30 September 2009

The Law and Lord Peter Wimsey: More of an Introduction Than an Analysis

I have recently begun rereading the Lord Peter Wimsey series by Dorothy L. Sayers. Sayers's mysteries are intricately plotted, elegantly written and feature one of my favorite literary characters. Over the course of the series Lord Peter becomes so well-drawn a character that it can be hard to remember he only ever existed on paper. (Particularly when his portrait hangs in Balliol College, Oxford, from which he was to have graduated, and he has his own memorial suite at the Park Lane Hotel, which sits on the site of his flat in London.)

Like many mysteries featuring amateur detectives, the Lord Peter books are considered "cozy" mysteries (rather than hard-boiled or police procedural, the other two main subgenres), though they do contain many descriptions of formal police work because of Lord Peter's friendship with Chief Inspector Parker of Scotland Yard. This interplay between the amateur detective and the police force is hardly unique to this series, of course. What interests me more is Sayers's inclusion of various other legal proceedings in many of the books as well.
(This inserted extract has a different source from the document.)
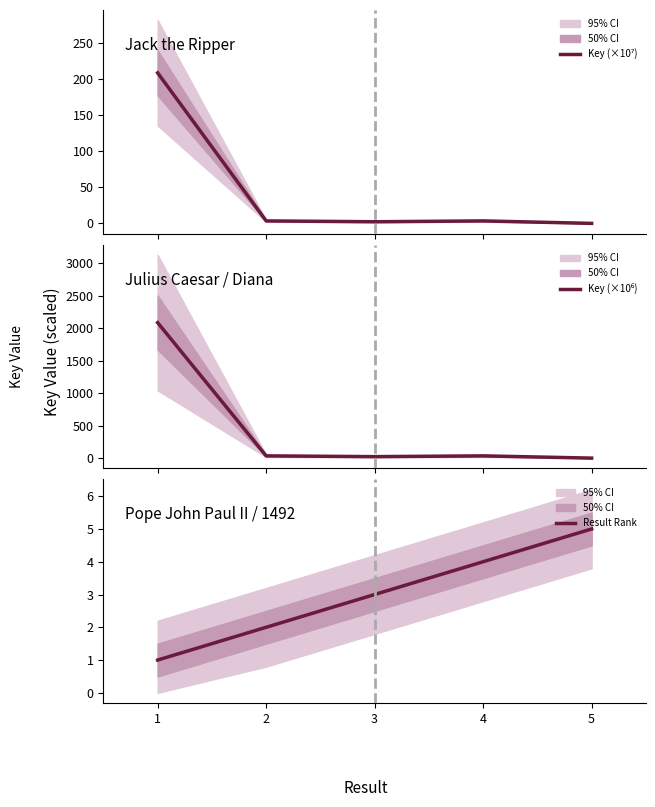

Does the chart have visible grid lines?

No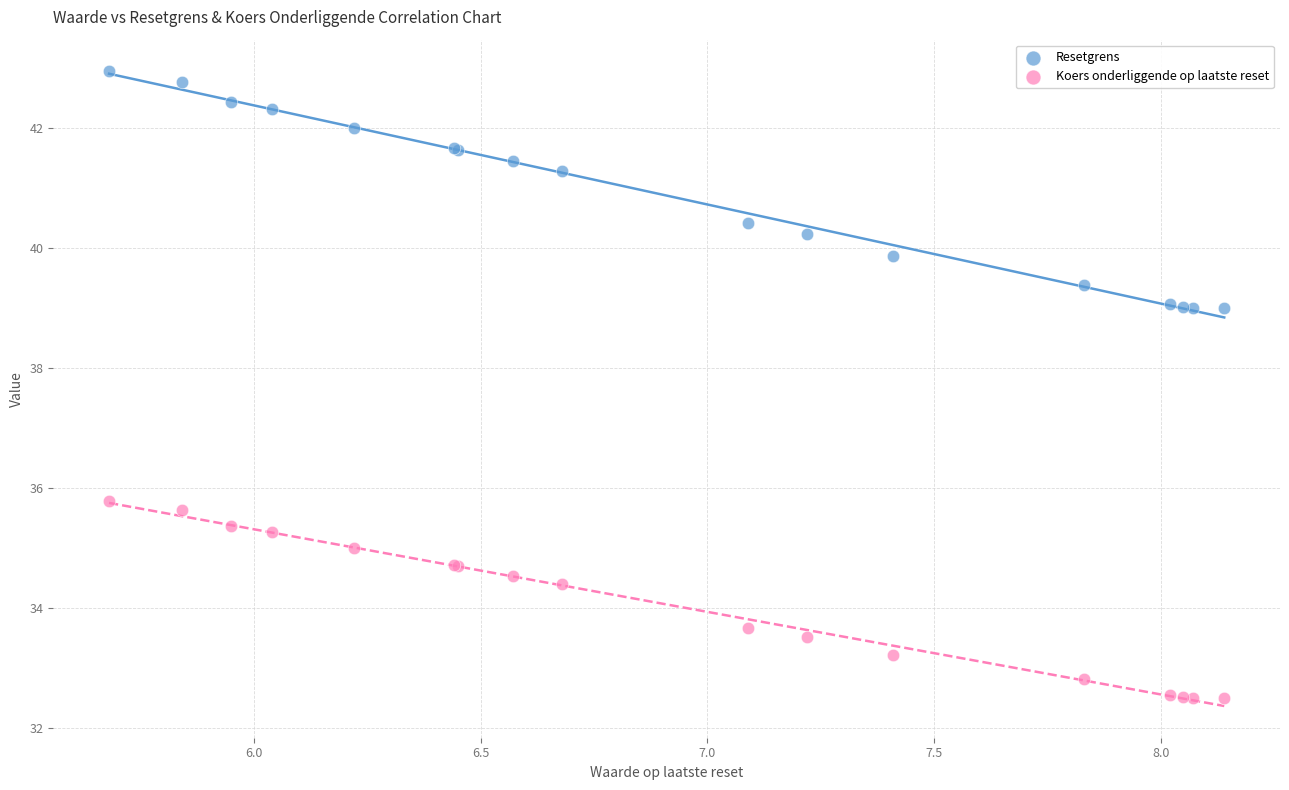

What are all the series names shown in the legend?

Resetgrens, Koers onderliggende op laatste reset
In Clouds of Witness, for example, the House of Lords assembles under antiquated procedures to try one of their own for murder, and in The Unpleasantness at the Bellona Club Lord Peter must determine who died first, a brother or a sister, in a significant inheritance matter.

My favorite of these legal storylines, however, is in Unnatural Death, which hinges on statutory interpretation. Statutory interpretation! (Sorry, geek moment.) Not only that, but the act in question is the very real Law of Property Act 1925, which is still in force today.

Sayers's in-text illustration of the legal meaning of words v. their everyday meaning wouldn't be at all out of place in a first semester law course even today:

"Then again, words which are quite meaningless in your ordinary conversation may have meaning in law. For instance, I might say to a young man like yourself, 'You wish to leave such-and-such property to so-and-so.' And you would very likely reply, 'Oh, yes, absolutely' -- meaning nothing in particular by that. But if you were to write in your will, 'I leave such-and-such property to so-and-so absolutely,' then that word would bear a definite legal meaning, and would condition your bequest in a certain manner, and might even prove an embarrassment and produce results very far from your actual intentions."

Just because something is classified as fiction doesn't mean it can't contain a whole lot of truth, whether about the law or human nature. The fact that I can sit down to read as an escape and garner some knowledge of real life as well delights me.

(Sidenote: For some reason, I have never really liked the first book in the series, Whose Body?, overly much. It pales next to the others somehow. I don't say this to discourage anyone from reading the series, or to taint your opinion before you even start. I'm just trying to say that if you start there -- and, honestly, they should be read in order because Lord Peter ages in real time -- and feel a bit underwhelmed, know the series only gets better from there.)